Das hat der Bundesfinanzhof bereits am 24.10.2013 in einem Urteil (Az.: V R 31/12) entschieden. Dies gilt, soweit ein der Sollbesteuerung unterliegender Unternehmer seinen Entgeltanspruch über einen Zeitraum von zwei bis fünf Jahren nicht verwirklichen kann. In diesen Fällen ist er bereits für den Voranmeldungszeitraum der Leistungserbringung zur Steuerberichtigung berechtigt. Da sich der Bundesfinanzhof mit dieser Entscheidung jedoch gegen die bisherige Meinung der Finanzverwaltung gestellt hat, war fraglich, wie die Finanzverwaltung damit umgeht.

Fiskus knickt ein

Mit BMF-Schreiben vom 03.08.2015 (Az.

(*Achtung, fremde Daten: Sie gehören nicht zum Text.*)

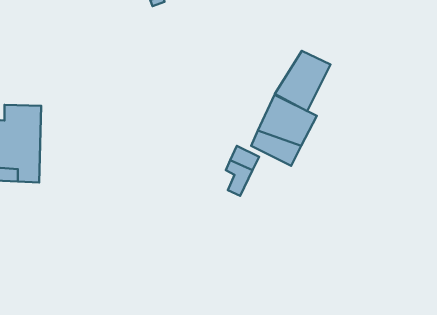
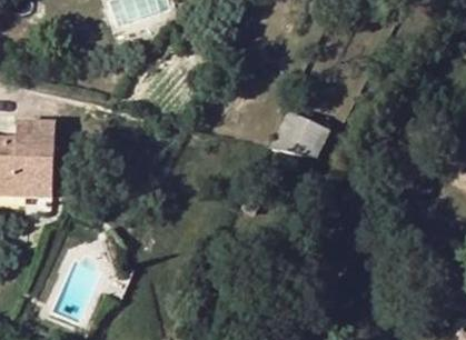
building: [275,51,331,111] -> none

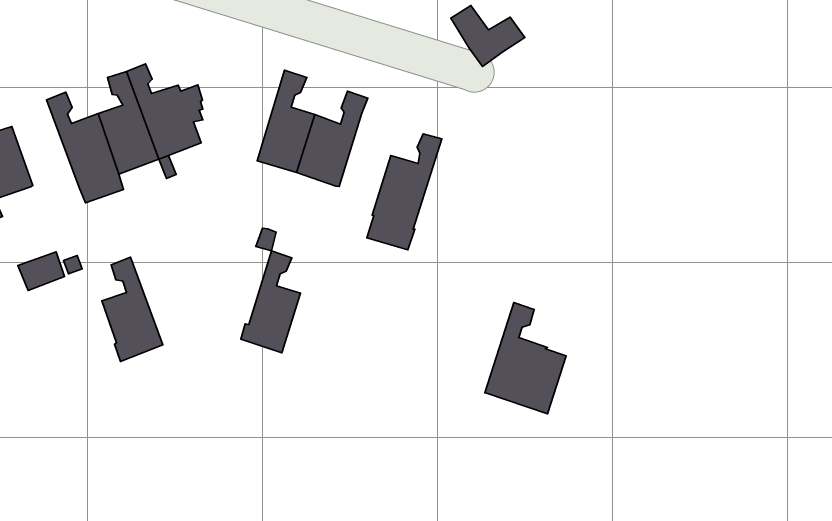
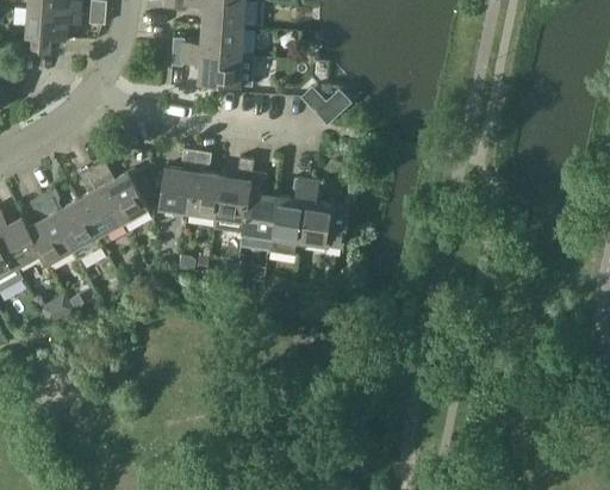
building: none -> [158,148,197,213]
building: [241,251,300,353] -> [242,170,276,237]
building: [102,257,163,361] -> [27,196,73,266]
building: [485,303,566,414] -> [299,179,349,249]

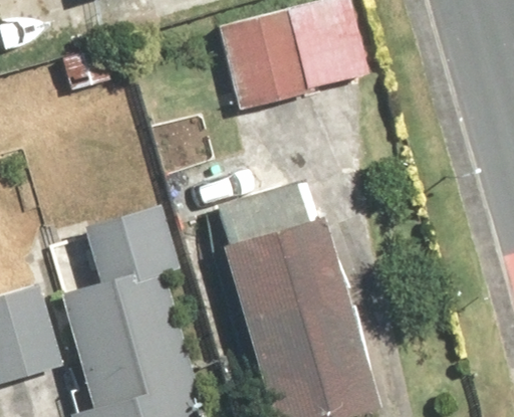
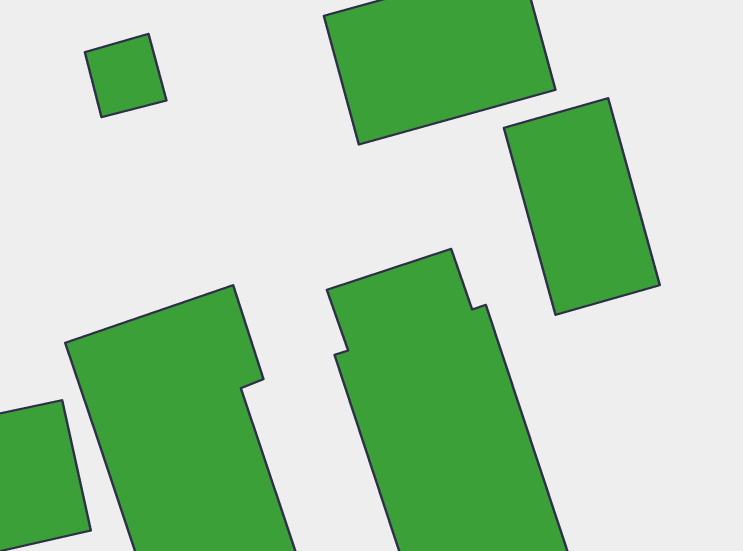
building: none -> [504,98,660,315]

III C 2 S 7333/08/10001:04) beugt sich die Finanzverwaltung nun weitgehend der Rechtsprechung. Danach gilt: Sicherungseinbehalte berechtigen zur Umsatzsteuerkorrektur, wenn sich die Gewährleistungsansprüche nicht durch eine Bankbürgschaft absichern ließen und daher das Geld nicht vereinnahmt werden konnte. Der Unternehmer hat das nachzuweisen. Es muss sich nach dem Schreiben des BMF leicht und einwandfrei daraus ergeben, dass für jeden abgeschlossenen Vertrag vom Unternehmer konkret Gewährleistungsbürgschaften beantragt und abgelehnt wurden.

Tipp: Da die neuen Grundsätze des Fiskus in allen offenen Fällen angewendet werden können, sollten Handwerker prüfen, ob nicht noch Umsatzsteuererstattungen winken.